A recent research study by the U.S. Consortium on Safe Labor looked at the labor patterns from the 1960s and compared them with today’s labor patterns. What they found was that while interventions like augmentation of labor with oxytocin has increased, the length of labor actually is longer now than in the past. About half of all c-sections are performed because of “failure to progress”, according to the research. However, more than a quarter of all “failure to progress” patients were only allowed to progress to 5cm before they were offered a c-section. Likewise, women are often given 30 minutes to push before they are encouraged to have a c-section. The pushing stage does generally take about 30 minutes, but there is no reason a woman cannot push for longer. If you are considering NCB, talk to your doctor and ask him about what he would do if your labor or pushing takes longer than normal.
Tells you a c-section is necessary for a large baby There are several valid reasons why medical professionals encourage a cesarean delivery of a large baby. Macrosomia, or a baby the size of 4500 g (around 9 lbs 14 oz), is at risk for complications during delivery including shoulder dystocia and birth trauma. Moms of macrosomic babies are at higher risk of pereneal tearing and postpartum hemorrhage. However, just because your baby is large doesn’t mean he can’t be born vaginally. Furthermore, it is difficult to estimate your baby’s size until after he is born. Researchers looked at birth data from moms who gave birth to larger babies and have found that most women who are allowed to have a trial of labor actually have a good outcome and a c-section is often unnecessary.

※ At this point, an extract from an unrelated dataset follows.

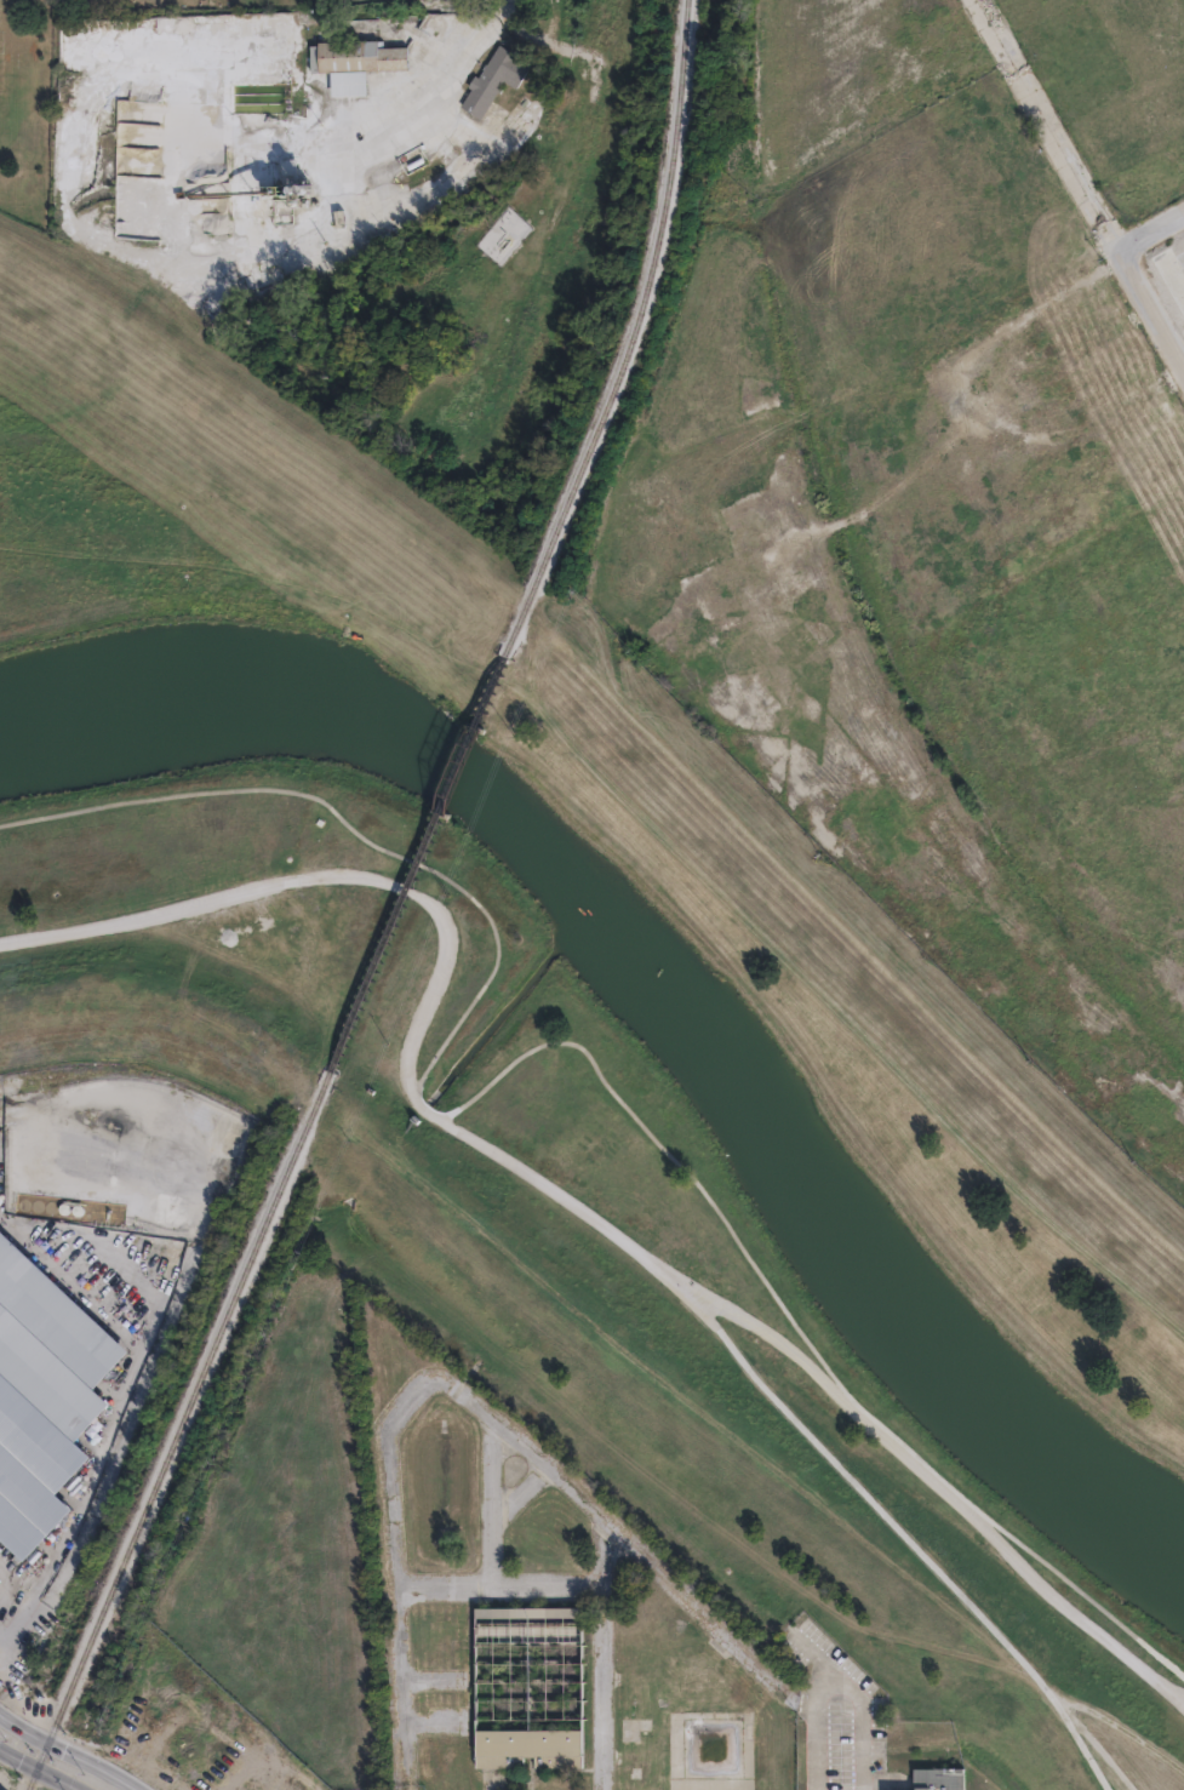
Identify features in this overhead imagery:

One of the best ways to decide if your doctor and you are on the same page with what you want for your childbirth is to discuss your goals and plans with him. If your doctor is supportive of natural childbirth and you, he should support your decisions and respond positively. If he offers input that is contrary to your way of thinking, you may want to hear him out, but in general you want him to be flexible and reasonable with your NCB plans.